--- Selected extract Enclosed Below ---

Performance Tuning Guide

For: Developers and operators optimizing Cascade deployments
Level: Advanced
Time to read: 35 minutes
Real-world examples: 10+

This guide covers optimization techniques for workflows, activities, and infrastructure to achieve production-grade performance.

Performance Fundamentals

The Performance Pyramid


        Scalability
       ╱           ╲
      ╱  Throughput ╲
     ╱───────────────╲
    ╱   Latency       ╲
   ╱─────────────────╲
  ╱  Resource Usage  ╲
 ╱───────────────────╲
Code Quality & Design

Layers (bottom-up):

Code Quality - Foundation: algorithms, data structures
Resource Usage - Memory, CPU, network efficiency
Latency - Single workflow execution time
Throughput - Workflows per second
Scalability - How throughput scales with resources

Activity Optimization

Profile Activities


# View activity performance metrics
cascade metrics activity {activity_name} \
  --period 24h \
  --format json
 
# Output
{
  "name": "validate_order",
  "executions": 15234,
  "avg_duration": "12ms",
  "p50": "8ms",
  "p95": "45ms",
  "p99": "200ms",
  "error_rate": "0.02%"

--- End of Enclosed Selected extract ---

**What you will do:**
[A] Return the passage of the performance tuning guide starting with "Performance Tuning Guide" and going on through "achieve production-grade performance.", copied word for word.
[B] Answer these questions from the performance tuning guide:
(i) What reading time does the guide give?
(ii) Which layer of the pyramid is described as "Workflows per second"?
(iii) What p95 value is shown for validate_order in the sample output?
The listing that comes next is drawn from a separate source.

--- Given data Enclosed Below ---

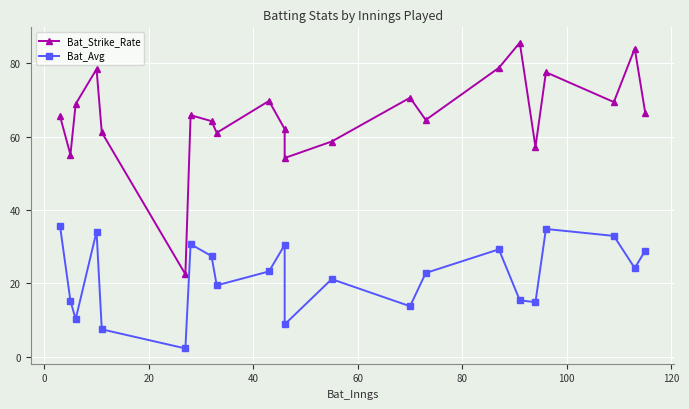

True or false: Bat_Avg and Bat_Strike_Rate intersect in this chart.

False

--- End of Enclosed Given data ---

**Answers given:**
[A]
Performance Tuning Guide

For: Developers and operators optimizing Cascade deployments
Level: Advanced
Time to read: 35 minutes
Real-world examples: 10+

This guide covers optimization techniques for workflows, activities, and infrastructure to achieve production-grade performance.

[B]
(i) 35 minutes
(ii) Throughput
(iii) 45ms